2023-01-14 15:30:53 | Weblog
写真の奥に見えるのは大西洋と地中海。強風が吹いていて、海も荒れているが、ラクダは、どっしりと構えていて強風にもびくともしなかった。

【ラクダに乗って地中海と大西洋を一望する】
陽気なラシードさんと10人ほどの団体を載せて、すぐにミニバンは出発しました。私が日本人だとわかると、

「JTBの添乗もよくしていますよ」

とウインク。勘で選んだツアーで心配していたのですが、審査が厳しいと聞いているJTBのツアーもされていると聞き、すっかり気が楽になりました。

さてタンジェの港から車での移動中に見えるのは、抜けるような青空と風化した白い岩、アスファルト道路に豪邸らしき家の白い壁のみ。あんまりスペインと変わらないなあ、と思っていると、スパルテル岬に到着しました。

眼下に拡がるのは地中海と大西洋。強風が吹いていて、緑の海を走るように白濁した波が打ち付けています。厳しい海。

**提供データ:**

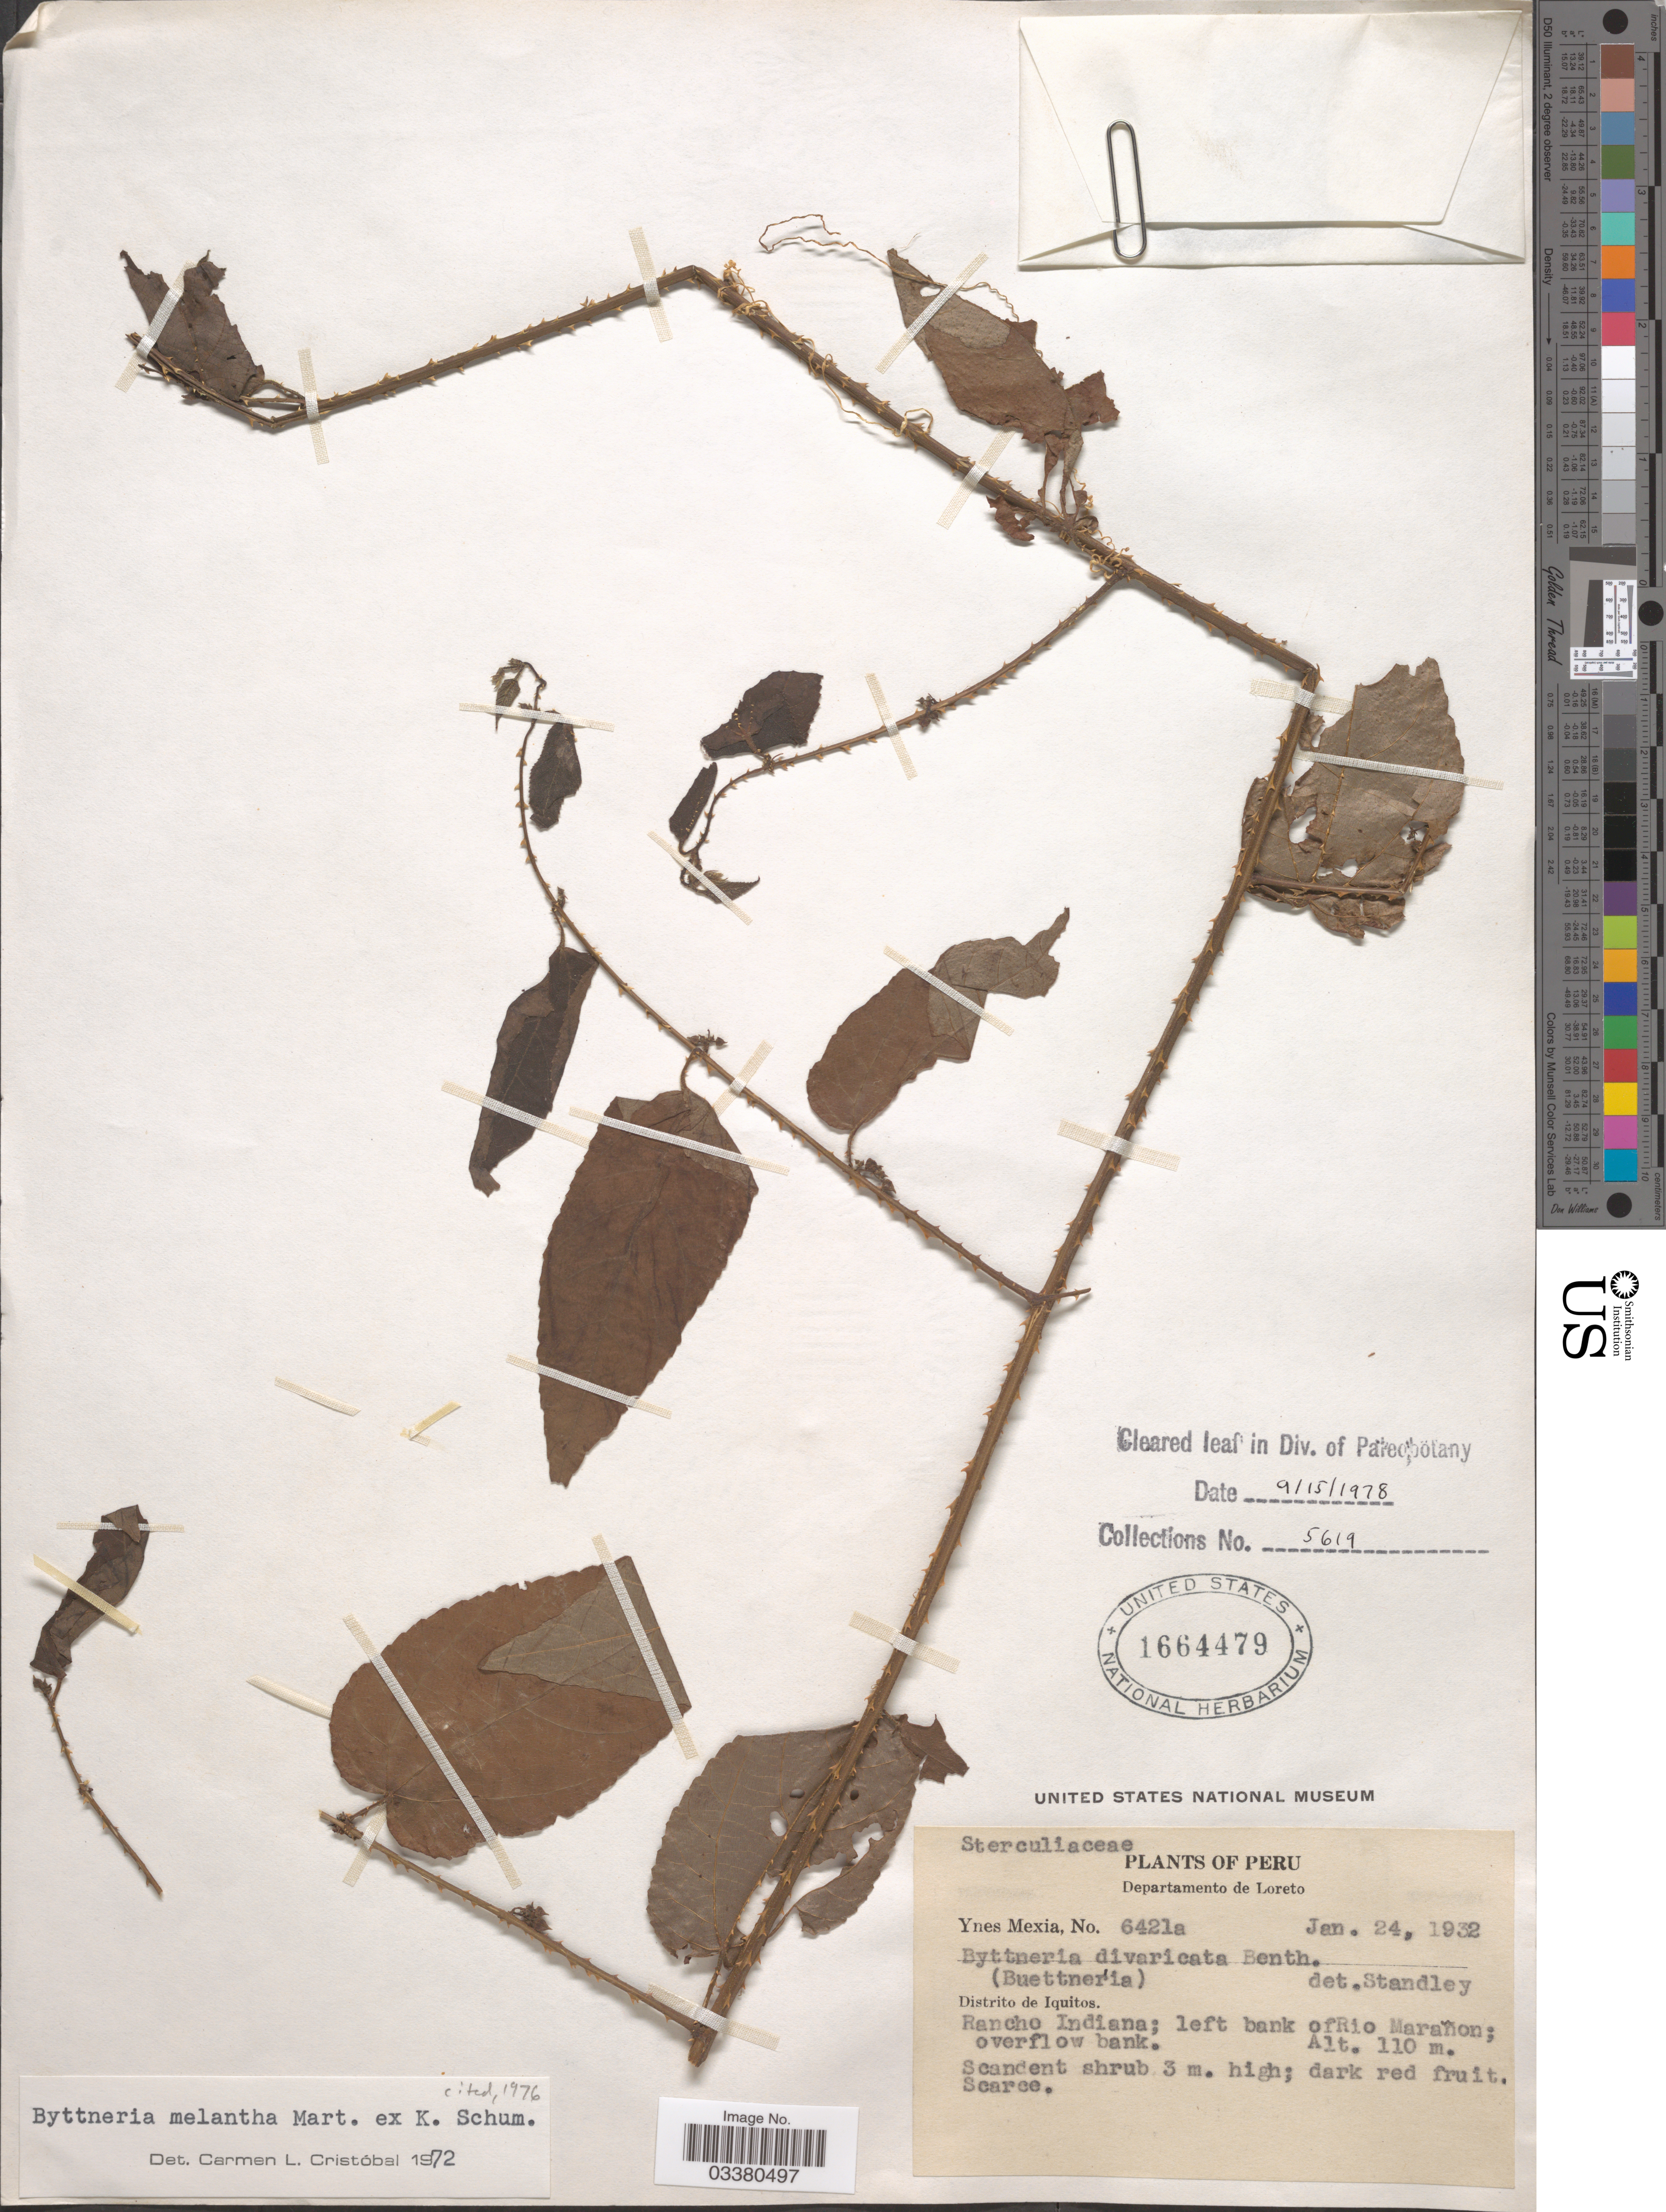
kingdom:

**求められること:** スパルテル岬を訪れた旅行記を、最後の文の後から書き継ぎなさい。 リストはここでは一切使用しない。

**最終結果:**
そういえばユーラシア大陸でもっとも大西洋にせり出したポルトガルのロタ岬も風が強かったなあ。
(大西洋に出るって、昔はすごくハードルが高かったんだろうなあ。)

 ただ違うのは、ここにラクダがいることです。

 さっそくツアーの人たちがラクダと記念撮影をはじめました。なるほど、モロッコらしい写真はこうやって作るのかと、私も、さっそく乗ってみました(一人2ユーロ)。ヒトコブラクダの背にモロッコ特有の布地が置かれていて、その上にまたがる。すると使役人の合図によってラクダは前後にゆらすように、おだやかに起き上がって直径5メートルほど歩いてくれます。
 以前、タイでゾウに乗ったときは剛毛で指に刺さったものですが、ラクダの毛はやわらか。そして顔のやさしいこと。このお顔は頭数が多く、ほとんどの時間はもぐもぐエサを食べていて、たまーに客を乗せる仕事がくる、というホワイトな労働環境のたまものなのかもしれません。

【おみやげの初心】
 次に行ったのがヘラクレスの洞窟でした。歩いてすぐです。
洞窟によって強風から守られているので、その入口付近は小さなお土産屋さんがいっぱい並んでいました。
 客は我々だけ。この状況で同じツアーのアメリカからきたご家族が、薦められるままに買う買う! なにかにとりつかれてしまったみたいです。モロッコ風の帽子やおもちゃの刀、モロッコのロゴ入りTシャツ、なにかの棒・・・。浅草でもロゴを替えれば売っていそうなものばかり。しかも買うとすぐに身に付けて、うれしそうにはしゃいでいます。地元に経済効果をもたらす優良観光客って、こういうことかしら?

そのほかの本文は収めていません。